The esteemed Prof. Matthew Desmond, sociology, Harvard, spoke at Cornell late last year. Standing in front of a group of eager academics, he passionately discussed the riveting journey of a low-income family under duress. This family, consisting of a single mother and her young sons, was unceremoniously evicted from their trailer home; they could not pay rent. Trudging through snow-blanketed streets, the downtrodden mother and her children were forced to seek immediate shelter to make it through the week.
As Desmond continued his story, I sat shaken in the audience. How could anyone press on despite such abject conditions? I could not see myself surviving the confluence of immense financial burdens, runoff psychological tolls and potential societal stigma through which Desmond’s anecdotal families went. After the event ended, I found myself lost in thought and wandering aimlessly through central campus.
This semester, I continued my inquiries into socioeconomic inequality. I came across a New York Times article detailing Ivy League socioeconomic data. Unfortunately, the nominal data was severely disappointing. Despite the fact that we attend a school with billions of dollars in its endowment, only 2.9 percent of poor students become wealthy adults.
Despite my initial surprise at the data, a quick look at my Cornell experience reveals something obvious. Throughout my time here, I have become part of a socioeconomically privileged system; I am the president of the Cornell Consulting Club, a professional organization with a 2.5 percent acceptance rate. There are more pre-professional clubs like this, some with equivalently strenuous admissions processes. Moreover, these organizations represent only a slice of the issue. The extensive Greek community, other elite non-business organizations and even certain colleges further exclude and segment a supposedly united student body.
Why is selectivity problematic? While Cornell is resource-laden, it is severely behind the career counseling curve. Many students’ inclination to trust their peers over Cornell’s career counselors when it comes to advice speaks volumes about the quality of the University’s administrative competencies. As such, career success is highly dependent on unrestricted access to extracurricular resources. This access is manifold. Whether it be through learning how to interview under the tutelage of a senior or through amassing social capital via a sorority’s events, the quintessential Cornell experience is locked behind a wall of applications and rush events.
To surmount the wall, students invest time and money. Monetary costs include formal attire for business clubs, membership dues for Greek organizations, and a host of aggregate auxiliary costs (e.g. social costs). Time costs are just as clear. A student working several jobs to pay tuition may find it difficult to spare time to participate in intensive student groups.

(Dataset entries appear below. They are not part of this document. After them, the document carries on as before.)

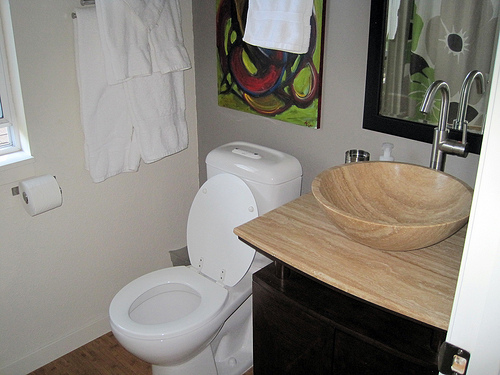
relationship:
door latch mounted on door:
[434, 339, 470, 373] [436, 33, 484, 373]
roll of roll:
[19, 174, 65, 213] [19, 174, 63, 217]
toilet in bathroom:
[108, 224, 238, 367] [14, 3, 498, 373]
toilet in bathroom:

Other barriers are harder to quantify but still ever-present. Wealthier students may have extensive pre-college networks that help them navigate Cornellian territory. Consider resumes: connected students may have neatly formatted resumes replete with prestigious internships and experiences. Those of lower-income can lack opportunities and might, in Cornell’s environment, appear less traditionally interesting or learned. After all, society tends to view the worldly Instagram traveler as more cultured than the son of a blue-collar worker.
This “vicious cycle” is perpetuated at Cornell. The underprivileged lack the economic and social resources necessary to break into some of the most effective extracurriculars. As a result, they have a tougher time taking advantage of what this campus has to offer. Upon graduation, they are often quantitatively and qualitatively behind.
Cornell’s motto is “Any Person, Any Study.” Quite frankly, this is hard to believe (see the leaked AFAWG papers). Because I doubt Cornell’s main focus is on student socioeconomic equality, I believe campus leaders should spearhead the change. The clubs we lead often hold some of the keys to structural terms of success out of college — many recent graduates and upperclassmen credit their organizations for their career successes. For example, my mentors within my consulting club and business fraternity helped me land my internship at McKinsey. I genuinely believe that I would not have made it there without their assistance.
Campus leaders can take the proper moral stance by evaluating barriers to entry. My consulting club has banned the freshman resumé and now strongly encourages casual attire during our interview process. Along with one of my good friends in AEM, I have also started lobbying business club leaders to create a joint “business boot camp” to disseminate professional resources to the public. One potential universal solution could be a united effort to offer more financial flexibility with regards to membership dues in various clubs and Greek organizations.
These potential solutions all matter. While interviewing for internships last semester, I kept hearing one recurring theme: “we care about intrinsics.” In other words, my interviewers were looking for internal skills as opposed to the icing on the cake. Cornell ought to maintain a similar environment. Prior advantages conferred upon select students do not accurately represent the skills and intellectual capacity of the average Cornellian.
To disparage and ignore this issue is to fail an exercise in empathy and compassion. As Cornellians, we travel to Ithaca expecting to learn from and grow with our peers. Yet, the current system separates us from one another due to factors outside of our immediate control. We end up trapped in our echo chambers while also perpetuating a type of inequality with severe implications for society as a whole. This year is the year to begin fighting the trend and taking responsibility for the problem at hand. If not now, then when?